Many scientific problems reduce to modeling the relationship between two sets of variables. Regression methodology is designed to quantify these relationships. Due to their mathematical simplicity, linear regression for continuous data, logistic regression for binary data, proportional hazard regression for censored survival data, and mixed-effect regression for longitudinal data are among the most commonly used statistical methods. These parametric (or semiparametric) regression methods, however, may not lead to faithful data descriptions when the underlying assumptions are not satisfied. As remedies, extensive literature exists to perform diagnosis of parametric or semiparametric regression models, but the practice of the model diagnosis is uneven at best. Furthermore, model interpretation can be problematic in the presence of higher-order interactions among potent predictors. Nonparametric regression has evolved to relax or remove the restrictive assumptions. In many cases, recursive partitioning provides a useful alternative to the parametric regression methods.
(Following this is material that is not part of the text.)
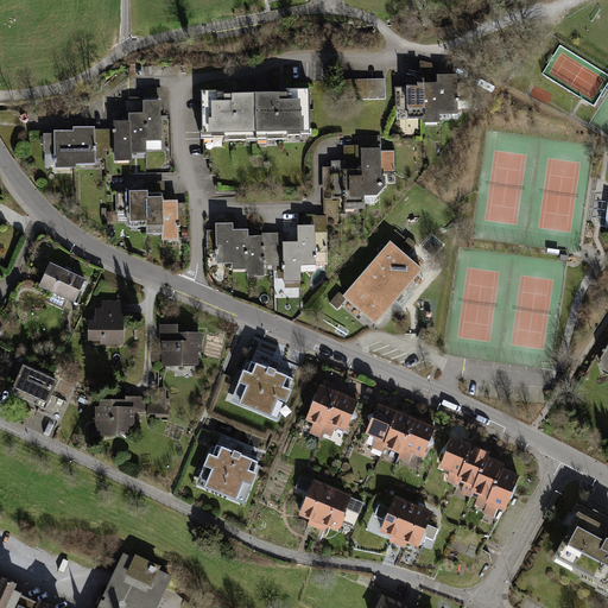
[(417,77),(406,78),(406,86),(394,86),(396,111),(407,111),(407,118),(423,118),(423,122),(439,122),(439,114),(458,113),(457,74),(439,74),(439,64),(420,61),(417,77)]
In this talk, I will describe nonparametric regression methods built on recursive partitioning. Importantly, recursive partitioning is a statistical technique that forms the basis for two classes of nonparametric regression methods: Classification and Regression Trees (CART) and Multivariate Adaptive Regression Splines (MARS). In the last two decades, many methods have been developed on the basis of or inspired by CART and MARS. Although relatively new, the applications of these methods are far reaching, as a result of increasing complexity of study designs and the massive size of many data sets (a large number of observations or variables), including commercial applications, arts, engineering, and science.